When it comes to the hidden dangers of the Net, how much can the basic safety rules of computing protect you? Find out why DLT's tips and resources will keep you surfing high and dry.
The Internet is filled with hidden dangers. Even though most people prefer to use their computers for good, not evil, there are others who seek to do unsavory things like spy on you, spam you, or even turn your PC into a "zombie computer" (used against your will to attack another computer).
The basic safety rules of computing (e.g., never share passwords, only use credit cards on secure sites, and never open unsolicited email attachments) can only protect you so much. To ward off evil-doers entirely, heed DLT's following tips and recommended resources. The Internet will seem more like a well-lit playground than a dark alley.
Put Up Your Dukes [www.zonelabs.com] When connected to the Internet, your computer is always vulnerable to malicious intrusion, particularly if you have a constant connection (like a cable modem or DSL). You should protect your home PC from hackers the same way that big companies do: Use a firewall (a short of protective digital forcefield). ZoneAlarm is the best free security program available and offers not only an effective firewall, but other cool features like a cookie manager.
Test Your Vulnerability [www.grc.com] Once you have your firewall in place, you'll want to test its mettle. Head to Shields Up!, a site that'll check the functionality of your firewall.
Start Munging Munging is the intentional addition of bad information in an email address, intended to fool the address-collecting robots that scour the Net (scooping up unsuspecting email addresses). If you post messages to bulletin boards, chat rooms, or other public areas, use yourNOSPAMname@domain.com (or yournameATdomainDOTcom) as your address form (which humans can figure out, but bot programs can't) to cut down on subsequent email harassment.
Cover Your Tracks [www.anonymizer.com] Whenever you visit a Web site, you leave behind the footprint of your IP address that could potentially be traced back to you. Anonymizer logs you through one of their servers and gives you a new IP address that cannot be traced.

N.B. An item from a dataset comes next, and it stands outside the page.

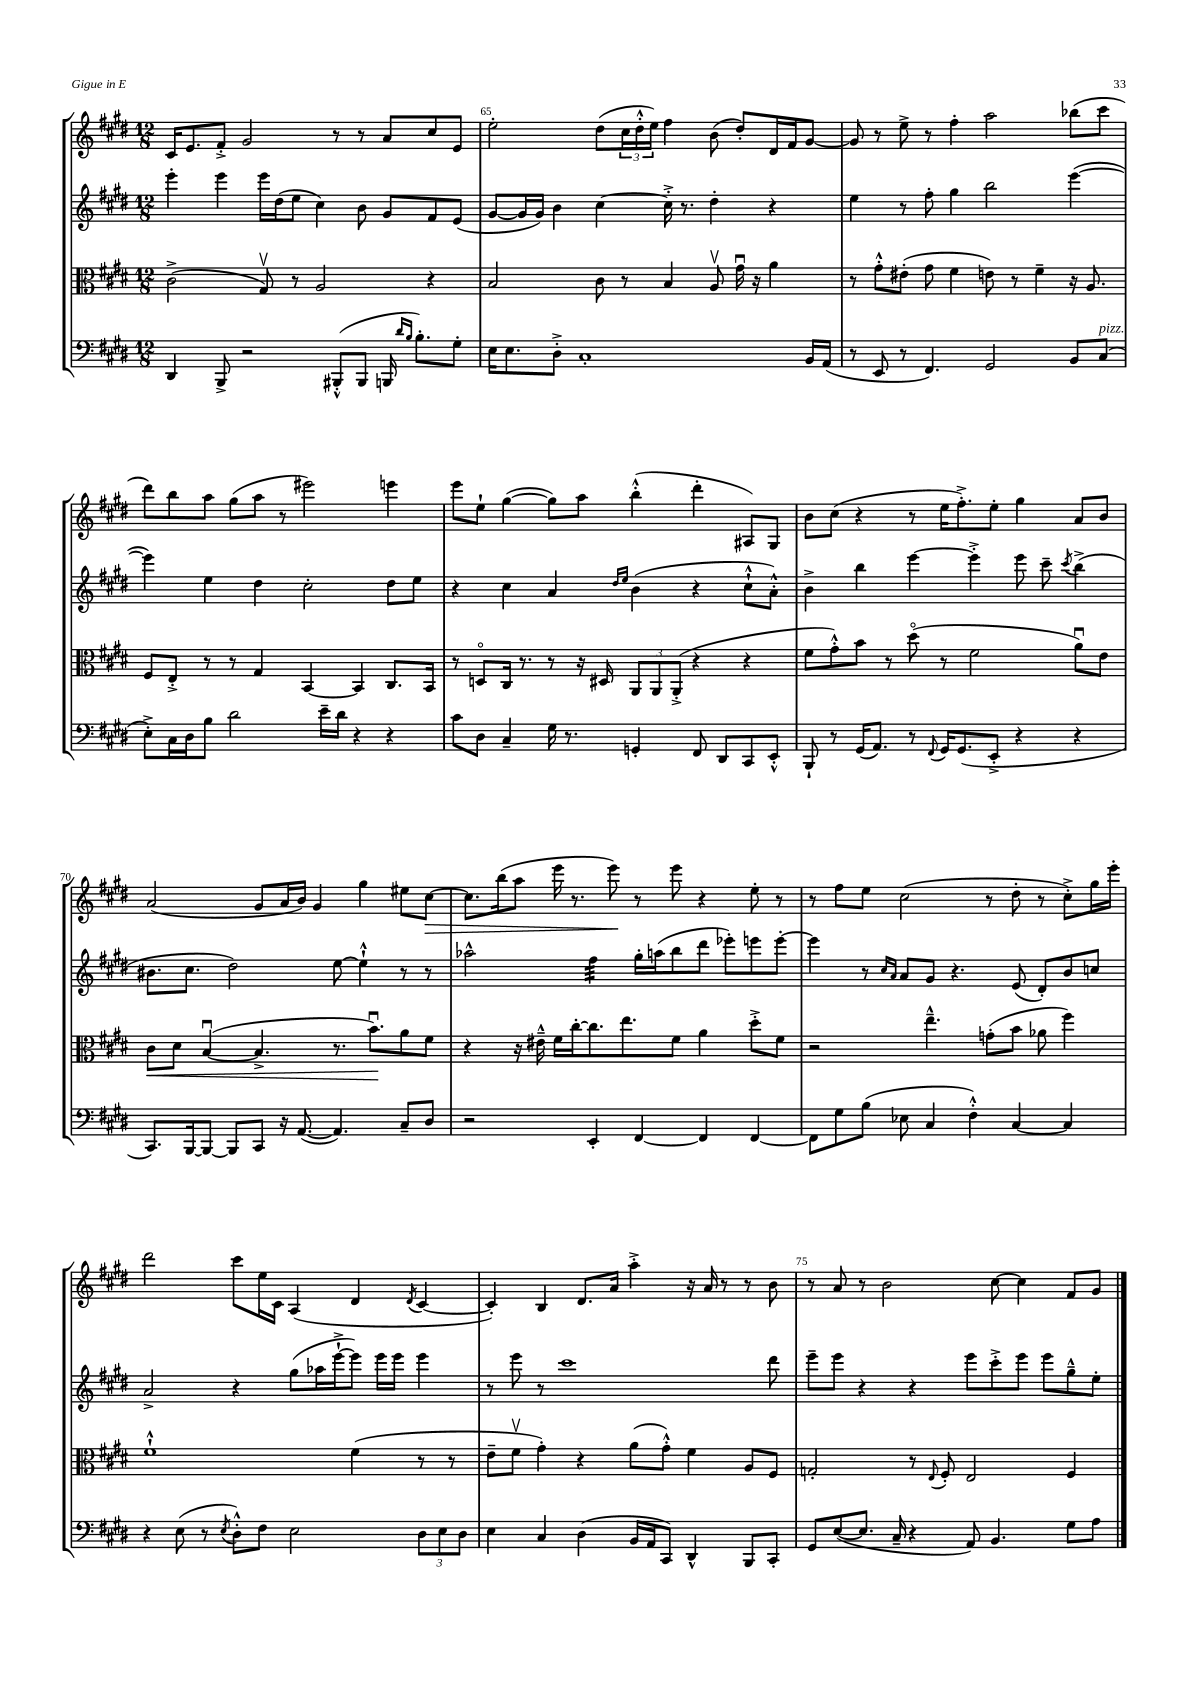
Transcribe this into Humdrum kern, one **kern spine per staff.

The service is free but time-delayed to encourage you to sign up for their premium full-speed package (currently $50 a year).
Opt-Out [www.e-mps.org/en/] Take a bite out of spam by visiting this site created by the Direct Marketing Association (they maintain opt-out sites for phone and mail solicitations, too). If you register on the site, members of the DMA must remove you from any solicitation lists you may be on. It won't cut down on all of your spam, but it'll help.
Clear Your Cache: MS Explorer and Netscape both keep a record of your recent online travels. To keep this information from prying eyes, you should regularly clear your cache.
Filter Content: If you have youngsters, you might want to make sure that they don't accidentally end up on the seamier side of cyberspace. Filter programs can monitor kids online when you can't. Two popular programs: NetNanny [www.netnanny.com] and WebGuardian [www.webroot.com/down1.htm#WinGuardian1] aren't free, but they're worth the investment.